Il y a une ironie dans l’évolution des programmes de fidélité hôteliers. Créés pour récompenser la fidélité et donner envie de revenir, ils sont devenus si complexes, si soumis à la dévaluation des points et à la complexification des conditions, que beaucoup de membres ne savent plus vraiment ce qu’ils valent.

La promesse de la fidélité est en train de se reconfigurer.

Ce qui a changé

Le programme de fidélité hôtelier classique fonctionnait selon une logique simple : nuits accumulées → statut → avantages (surclassement, petit-déjeuner, late checkout). La lisibilité était sa force.

L’évolution vers des programmes basés sur les dépenses (comme Marriott Bonvoy depuis sa refonte) a changé la dynamique. Le membre qui dépense plus — dans des hôtels plus chers ou lors de longs séjours — accumule des points et des statuts plus vite que le voyageur fréquent mais économe.

Cette logique reflète la réalité économique : un client qui dépense 5 000 euros sur un séjour de luxe vaut plus pour l’hôtel qu’un consultant qui passe 200 nuits dans des chambres à 80 euros. Mais elle a érodé la valeur perçue du statut pour une partie des membres.

L’inflation des points

Le phénomène le plus documenté dans les loyalty programs de ces cinq dernières années est l’inflation des points. Un billet d’avion ou une nuit d’hôtel qui valait X points en 2019 en vaut souvent 1,5X ou 2X en 2026.
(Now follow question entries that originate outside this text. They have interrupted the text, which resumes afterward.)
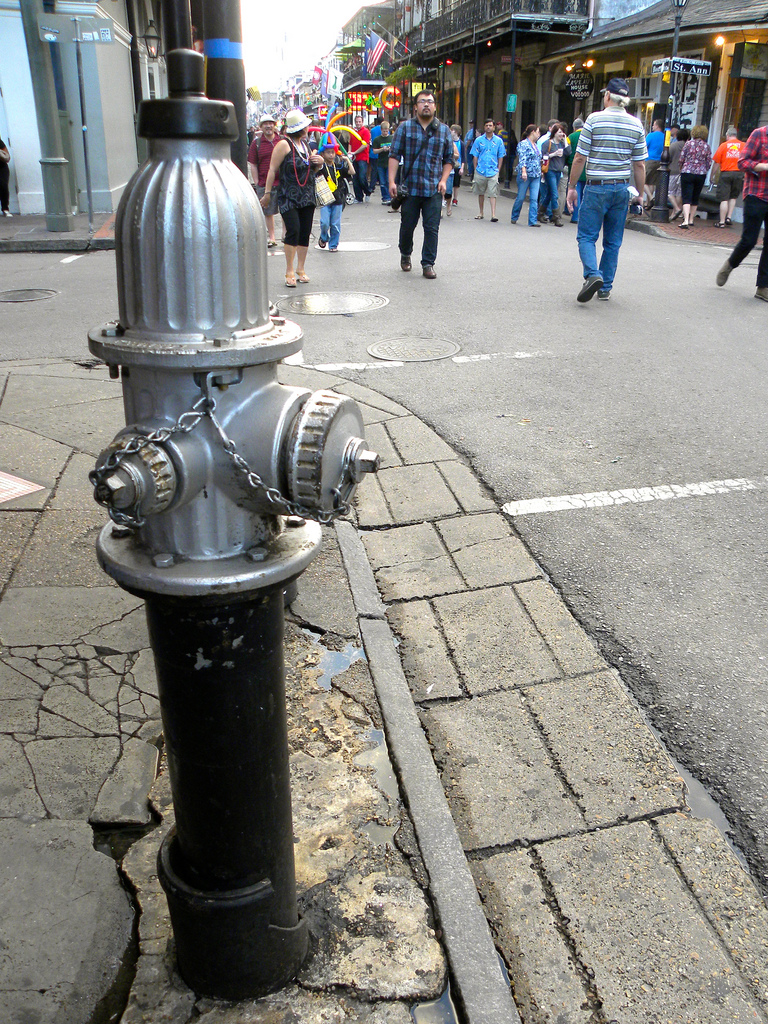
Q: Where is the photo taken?
A: On a walkway.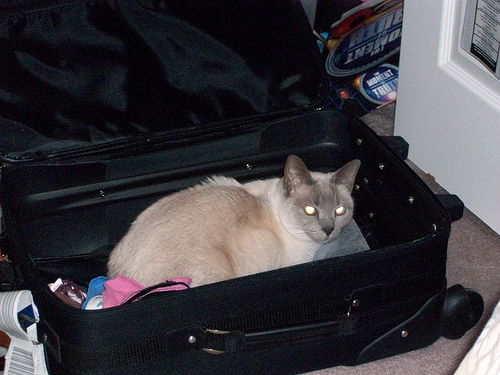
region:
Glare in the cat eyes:
[295, 201, 347, 218]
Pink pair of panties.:
[99, 274, 191, 310]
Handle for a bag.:
[189, 303, 374, 365]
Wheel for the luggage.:
[442, 275, 487, 347]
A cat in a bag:
[105, 145, 452, 362]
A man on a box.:
[336, 79, 369, 117]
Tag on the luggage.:
[0, 286, 48, 373]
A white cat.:
[107, 138, 360, 292]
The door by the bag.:
[393, 12, 498, 202]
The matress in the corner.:
[460, 317, 498, 373]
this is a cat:
[178, 182, 394, 288]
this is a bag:
[296, 286, 445, 368]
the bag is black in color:
[286, 285, 314, 299]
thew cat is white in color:
[191, 206, 230, 237]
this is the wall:
[403, 95, 469, 151]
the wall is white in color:
[428, 103, 478, 158]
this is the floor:
[453, 235, 497, 267]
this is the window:
[453, 15, 493, 33]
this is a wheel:
[458, 277, 485, 316]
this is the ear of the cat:
[279, 157, 304, 175]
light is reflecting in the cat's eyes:
[88, 151, 387, 293]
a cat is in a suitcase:
[54, 135, 442, 305]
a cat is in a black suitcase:
[43, 125, 476, 373]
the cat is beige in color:
[88, 147, 398, 299]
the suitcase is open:
[11, 21, 489, 373]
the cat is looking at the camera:
[97, 152, 392, 290]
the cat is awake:
[100, 147, 375, 304]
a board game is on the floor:
[317, 2, 402, 132]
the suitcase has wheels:
[431, 191, 493, 351]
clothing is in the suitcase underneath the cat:
[47, 143, 431, 328]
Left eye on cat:
[298, 198, 320, 227]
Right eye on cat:
[330, 196, 353, 231]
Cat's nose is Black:
[319, 224, 338, 238]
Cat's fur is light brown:
[148, 208, 243, 256]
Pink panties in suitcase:
[105, 279, 132, 304]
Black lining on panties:
[133, 282, 185, 292]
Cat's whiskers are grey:
[293, 222, 320, 242]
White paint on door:
[422, 78, 490, 168]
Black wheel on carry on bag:
[443, 275, 485, 343]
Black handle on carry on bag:
[191, 308, 368, 357]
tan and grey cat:
[104, 150, 361, 288]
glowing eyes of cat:
[300, 197, 347, 221]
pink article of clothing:
[99, 276, 199, 311]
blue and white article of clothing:
[82, 276, 118, 311]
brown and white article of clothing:
[42, 273, 86, 315]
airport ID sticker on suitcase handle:
[1, 286, 43, 373]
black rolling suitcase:
[6, 3, 487, 372]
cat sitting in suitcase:
[54, 101, 408, 318]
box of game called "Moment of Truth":
[330, 13, 414, 121]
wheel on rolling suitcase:
[445, 285, 489, 342]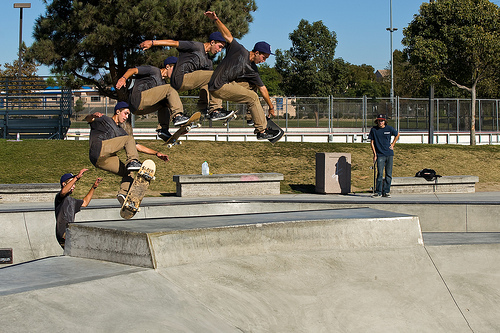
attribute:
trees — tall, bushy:
[17, 0, 273, 118]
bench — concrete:
[373, 166, 475, 198]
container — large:
[201, 158, 209, 175]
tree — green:
[292, 20, 354, 124]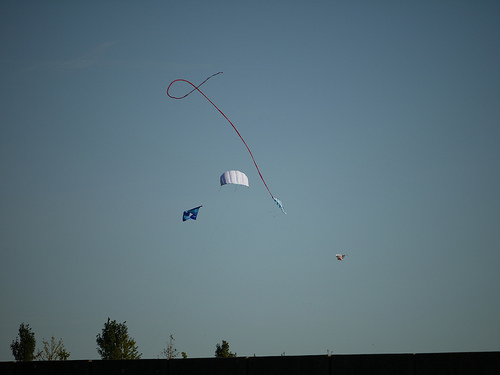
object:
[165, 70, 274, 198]
red tail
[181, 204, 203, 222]
kite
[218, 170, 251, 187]
kite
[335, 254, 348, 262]
colorful kite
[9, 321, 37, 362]
tree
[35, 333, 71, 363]
tree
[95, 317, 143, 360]
tree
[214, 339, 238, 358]
tree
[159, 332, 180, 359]
tree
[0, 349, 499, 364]
horizon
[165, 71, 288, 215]
kite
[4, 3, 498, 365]
clouds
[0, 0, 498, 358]
blue sky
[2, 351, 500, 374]
ground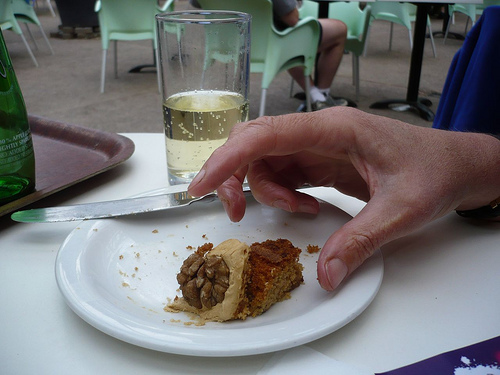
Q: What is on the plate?
A: Food and knife.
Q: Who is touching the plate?
A: The person.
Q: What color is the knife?
A: Silver.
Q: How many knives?
A: One.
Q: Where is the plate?
A: On the table.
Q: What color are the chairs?
A: Green.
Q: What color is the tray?
A: Brown.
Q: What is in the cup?
A: A drink.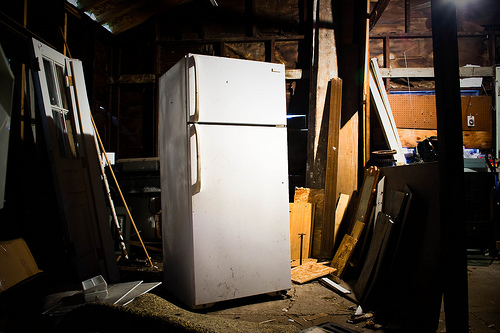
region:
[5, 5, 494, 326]
building materials and clutter in a basement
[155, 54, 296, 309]
white refrigerator with freezer on top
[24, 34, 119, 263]
old white door with windows leaning on a wall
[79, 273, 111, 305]
two white plastic ice makers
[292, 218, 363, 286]
leftover pieces of fiberboard on the floor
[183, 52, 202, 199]
handles of refrigerator and freezer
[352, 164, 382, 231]
discarded wood framed mirror leaning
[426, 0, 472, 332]
lolly column securing the floor above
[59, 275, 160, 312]
discarded white plastic boards or shelves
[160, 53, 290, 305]
an old white refrigerator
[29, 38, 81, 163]
windows on the white door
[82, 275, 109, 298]
two white ice cube trays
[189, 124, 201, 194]
refrigerator door handle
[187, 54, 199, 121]
freezer door handle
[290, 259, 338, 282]
piece of plywood on the ground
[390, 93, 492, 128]
a cork board on the wall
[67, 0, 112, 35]
light coming through the boards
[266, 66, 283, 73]
logo stamp on the door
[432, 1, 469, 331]
a wooden support beam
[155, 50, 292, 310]
a white refrigerator in a storage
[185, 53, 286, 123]
the freezer door on the refrigerator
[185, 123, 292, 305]
a refrigerator door below the freezer door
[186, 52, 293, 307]
two doors to the refrigerator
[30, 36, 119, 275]
an old white door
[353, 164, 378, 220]
a brown wooden framed mirror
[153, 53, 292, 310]
an old refrigerator in a garage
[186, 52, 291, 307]
a refrigerator with small freezer space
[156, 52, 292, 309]
a white two door refrigerator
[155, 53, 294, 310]
An old white refrigerator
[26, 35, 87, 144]
Top of a white window paneled door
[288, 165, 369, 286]
Several pieces of different sized plywood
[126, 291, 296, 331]
Piece of folded carpet padding on the ground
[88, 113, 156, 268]
Wooden handle of a mop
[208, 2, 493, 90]
Non-insulated wall of a garage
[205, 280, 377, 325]
Dirty and cracked concrete floor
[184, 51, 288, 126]
Freezer door of a refrigerator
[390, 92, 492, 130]
Corkboard hanging on a wall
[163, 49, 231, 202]
white handle on the fridge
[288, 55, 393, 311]
wood standing up in the garage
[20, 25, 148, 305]
door standing up in the garage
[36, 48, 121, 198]
door has a window on it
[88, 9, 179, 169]
building is made of wood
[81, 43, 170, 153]
the wood is brown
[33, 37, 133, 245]
the door is white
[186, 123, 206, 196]
Handle of a fridge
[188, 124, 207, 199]
Handle of a white fridge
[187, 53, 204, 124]
Handle of a fridge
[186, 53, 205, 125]
Handle of a white fridge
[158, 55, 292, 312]
Old fashioned white refrigerator and freezer combo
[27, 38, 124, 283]
Light colored old unused door with windows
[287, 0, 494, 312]
A lighted wood work area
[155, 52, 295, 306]
Plain white refrigerator with freezer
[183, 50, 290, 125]
Freezer door on old white refrigerator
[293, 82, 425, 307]
miscellaneous pieces of spare lumber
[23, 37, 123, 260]
white door with four window panes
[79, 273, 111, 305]
two white ice trays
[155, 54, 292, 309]
large upright refrigerator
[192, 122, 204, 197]
The handle of the fridge door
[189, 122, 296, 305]
The fridge door is closed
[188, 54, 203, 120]
The handle on the freezer door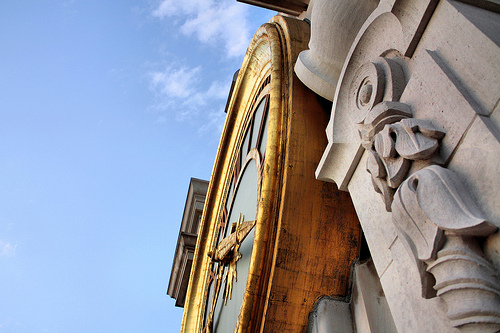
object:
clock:
[185, 16, 361, 333]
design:
[389, 163, 497, 331]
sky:
[0, 0, 278, 331]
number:
[248, 103, 270, 163]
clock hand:
[211, 219, 253, 262]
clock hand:
[203, 264, 220, 331]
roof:
[165, 178, 209, 308]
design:
[340, 60, 386, 127]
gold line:
[242, 111, 257, 149]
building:
[164, 0, 362, 333]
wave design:
[366, 117, 446, 209]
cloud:
[154, 1, 251, 56]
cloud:
[146, 60, 241, 133]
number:
[225, 154, 243, 191]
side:
[272, 173, 358, 302]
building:
[292, 0, 496, 330]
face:
[180, 27, 271, 333]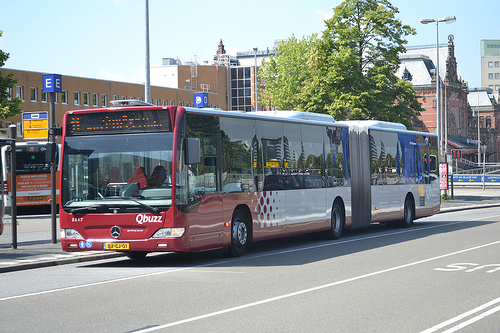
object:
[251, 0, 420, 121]
green trees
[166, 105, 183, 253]
edge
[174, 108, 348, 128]
edge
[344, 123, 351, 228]
edge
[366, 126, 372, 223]
edge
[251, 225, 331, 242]
edge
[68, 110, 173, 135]
display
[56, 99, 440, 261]
bus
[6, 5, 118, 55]
sky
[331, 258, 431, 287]
stripes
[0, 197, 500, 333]
road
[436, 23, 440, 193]
pole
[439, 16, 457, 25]
street lights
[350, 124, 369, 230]
connecting piece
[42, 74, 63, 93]
sign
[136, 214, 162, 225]
qbuzz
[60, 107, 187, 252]
bus front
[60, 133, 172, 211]
front window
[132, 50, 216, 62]
sky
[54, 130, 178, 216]
windshield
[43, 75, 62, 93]
cube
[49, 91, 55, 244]
pole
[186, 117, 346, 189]
reflection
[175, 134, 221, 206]
window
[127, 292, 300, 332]
line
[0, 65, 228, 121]
building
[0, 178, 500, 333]
area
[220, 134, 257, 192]
window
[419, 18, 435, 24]
lights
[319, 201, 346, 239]
wheel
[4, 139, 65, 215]
bus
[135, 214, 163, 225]
word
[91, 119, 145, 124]
information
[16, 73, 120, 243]
bus stop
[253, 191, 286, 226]
design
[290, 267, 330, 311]
part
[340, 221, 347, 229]
part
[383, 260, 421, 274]
part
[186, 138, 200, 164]
mirror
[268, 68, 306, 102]
foliage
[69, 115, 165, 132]
bus route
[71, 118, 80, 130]
number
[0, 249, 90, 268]
sidewalk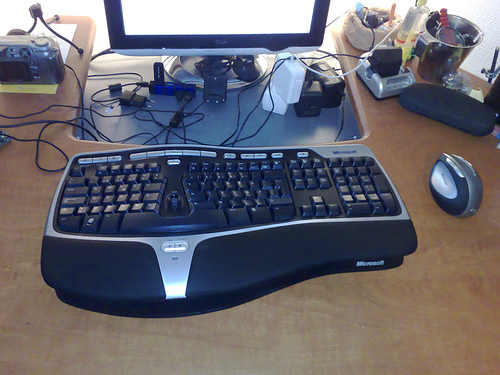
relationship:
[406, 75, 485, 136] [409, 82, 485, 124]
case for eye glasses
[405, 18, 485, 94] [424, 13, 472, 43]
cup with supplies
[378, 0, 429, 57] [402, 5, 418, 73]
ink in case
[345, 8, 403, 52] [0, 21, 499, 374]
bowl in backoff desk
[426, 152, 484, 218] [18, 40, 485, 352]
mouse on table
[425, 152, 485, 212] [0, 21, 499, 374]
mouse on desk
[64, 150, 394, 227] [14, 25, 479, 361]
keyboard on desk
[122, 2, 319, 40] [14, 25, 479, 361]
monitor on desk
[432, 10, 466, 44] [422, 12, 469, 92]
trinkets in cup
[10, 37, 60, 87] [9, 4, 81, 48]
camera with tripod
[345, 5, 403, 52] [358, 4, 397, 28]
bowl of items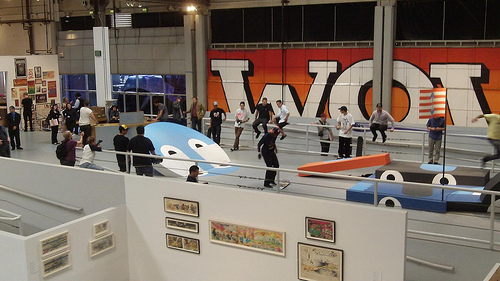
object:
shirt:
[81, 140, 99, 164]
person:
[230, 101, 250, 151]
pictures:
[13, 57, 31, 79]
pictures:
[35, 78, 46, 86]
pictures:
[13, 78, 27, 87]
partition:
[21, 196, 135, 275]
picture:
[33, 66, 43, 79]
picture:
[33, 91, 48, 103]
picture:
[10, 87, 19, 99]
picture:
[51, 82, 59, 101]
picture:
[93, 219, 111, 235]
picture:
[89, 231, 115, 258]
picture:
[40, 250, 72, 278]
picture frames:
[38, 217, 114, 277]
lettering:
[208, 55, 494, 127]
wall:
[208, 42, 499, 128]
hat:
[118, 124, 130, 130]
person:
[113, 125, 133, 174]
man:
[113, 125, 132, 175]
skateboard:
[263, 180, 291, 190]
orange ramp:
[297, 152, 391, 177]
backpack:
[55, 140, 68, 160]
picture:
[13, 57, 28, 81]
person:
[337, 105, 355, 159]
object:
[143, 121, 240, 177]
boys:
[367, 102, 395, 144]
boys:
[272, 100, 290, 140]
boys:
[252, 97, 276, 139]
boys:
[310, 113, 334, 156]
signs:
[9, 57, 57, 107]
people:
[79, 135, 104, 171]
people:
[55, 129, 84, 167]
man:
[257, 127, 282, 189]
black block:
[375, 160, 491, 186]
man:
[471, 114, 500, 171]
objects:
[344, 162, 499, 215]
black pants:
[260, 151, 279, 188]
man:
[5, 106, 24, 151]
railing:
[70, 143, 499, 255]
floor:
[3, 121, 498, 277]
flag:
[418, 88, 447, 120]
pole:
[440, 86, 450, 179]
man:
[78, 103, 99, 148]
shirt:
[48, 96, 86, 133]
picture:
[163, 196, 200, 217]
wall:
[2, 151, 412, 277]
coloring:
[203, 43, 497, 127]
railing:
[192, 116, 457, 167]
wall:
[38, 56, 59, 71]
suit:
[126, 134, 156, 176]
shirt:
[335, 115, 356, 140]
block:
[297, 153, 391, 177]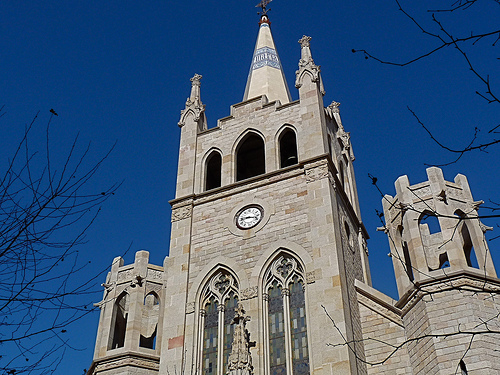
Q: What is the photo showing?
A: It is showing a church.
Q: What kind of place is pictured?
A: It is a church.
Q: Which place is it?
A: It is a church.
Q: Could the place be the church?
A: Yes, it is the church.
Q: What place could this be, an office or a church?
A: It is a church.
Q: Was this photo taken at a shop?
A: No, the picture was taken in a church.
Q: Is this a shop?
A: No, it is a church.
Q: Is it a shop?
A: No, it is a church.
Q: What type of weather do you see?
A: It is clear.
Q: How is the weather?
A: It is clear.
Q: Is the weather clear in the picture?
A: Yes, it is clear.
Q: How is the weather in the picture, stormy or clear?
A: It is clear.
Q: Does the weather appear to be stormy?
A: No, it is clear.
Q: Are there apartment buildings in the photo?
A: No, there are no apartment buildings.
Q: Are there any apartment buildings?
A: No, there are no apartment buildings.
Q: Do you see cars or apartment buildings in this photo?
A: No, there are no apartment buildings or cars.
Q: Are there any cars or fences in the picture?
A: No, there are no cars or fences.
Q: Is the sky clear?
A: Yes, the sky is clear.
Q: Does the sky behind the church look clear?
A: Yes, the sky is clear.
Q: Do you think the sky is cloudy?
A: No, the sky is clear.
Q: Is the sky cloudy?
A: No, the sky is clear.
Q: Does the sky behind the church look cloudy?
A: No, the sky is clear.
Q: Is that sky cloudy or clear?
A: The sky is clear.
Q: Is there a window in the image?
A: Yes, there are windows.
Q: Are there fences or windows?
A: Yes, there are windows.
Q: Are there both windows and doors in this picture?
A: No, there are windows but no doors.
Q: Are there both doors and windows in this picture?
A: No, there are windows but no doors.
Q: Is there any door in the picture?
A: No, there are no doors.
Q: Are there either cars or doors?
A: No, there are no doors or cars.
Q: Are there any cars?
A: No, there are no cars.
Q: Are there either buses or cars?
A: No, there are no cars or buses.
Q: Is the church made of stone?
A: Yes, the church is made of stone.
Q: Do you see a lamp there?
A: No, there are no lamps.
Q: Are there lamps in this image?
A: No, there are no lamps.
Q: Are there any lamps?
A: No, there are no lamps.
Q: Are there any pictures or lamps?
A: No, there are no lamps or pictures.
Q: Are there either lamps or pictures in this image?
A: No, there are no lamps or pictures.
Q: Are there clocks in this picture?
A: Yes, there is a clock.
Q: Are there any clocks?
A: Yes, there is a clock.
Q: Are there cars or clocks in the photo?
A: Yes, there is a clock.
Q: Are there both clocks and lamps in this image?
A: No, there is a clock but no lamps.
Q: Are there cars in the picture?
A: No, there are no cars.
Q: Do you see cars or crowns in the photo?
A: No, there are no cars or crowns.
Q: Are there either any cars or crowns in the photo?
A: No, there are no cars or crowns.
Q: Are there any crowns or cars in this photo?
A: No, there are no cars or crowns.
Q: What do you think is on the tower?
A: The clock is on the tower.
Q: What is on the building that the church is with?
A: The clock is on the tower.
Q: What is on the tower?
A: The clock is on the tower.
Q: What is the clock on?
A: The clock is on the tower.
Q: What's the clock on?
A: The clock is on the tower.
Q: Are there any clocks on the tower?
A: Yes, there is a clock on the tower.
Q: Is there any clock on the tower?
A: Yes, there is a clock on the tower.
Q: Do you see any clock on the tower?
A: Yes, there is a clock on the tower.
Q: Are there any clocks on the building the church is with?
A: Yes, there is a clock on the tower.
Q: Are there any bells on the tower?
A: No, there is a clock on the tower.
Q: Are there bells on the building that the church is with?
A: No, there is a clock on the tower.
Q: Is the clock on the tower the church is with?
A: Yes, the clock is on the tower.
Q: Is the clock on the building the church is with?
A: Yes, the clock is on the tower.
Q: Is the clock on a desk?
A: No, the clock is on the tower.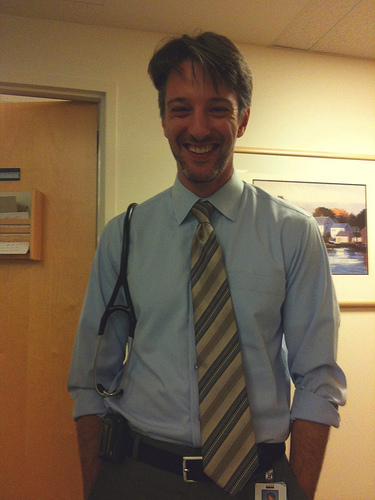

Les programmes ne disparaissent pas ces points par magie — ils modifient silencieusement les tables de conversion. La valeur réelle des points accumulés se réduit sans annonce formelle, ce qui crée une frustration légitime chez les membres.

Marriott Bonvoy a particulièrement subi ces critiques après sa fusion des programmes IHG, Starwood Preferred Guest et Marriott Rewards. La complexité de la fusion a créé des bugs dans l’attribution des points et des confusions sur les statuts qui ont duré des années.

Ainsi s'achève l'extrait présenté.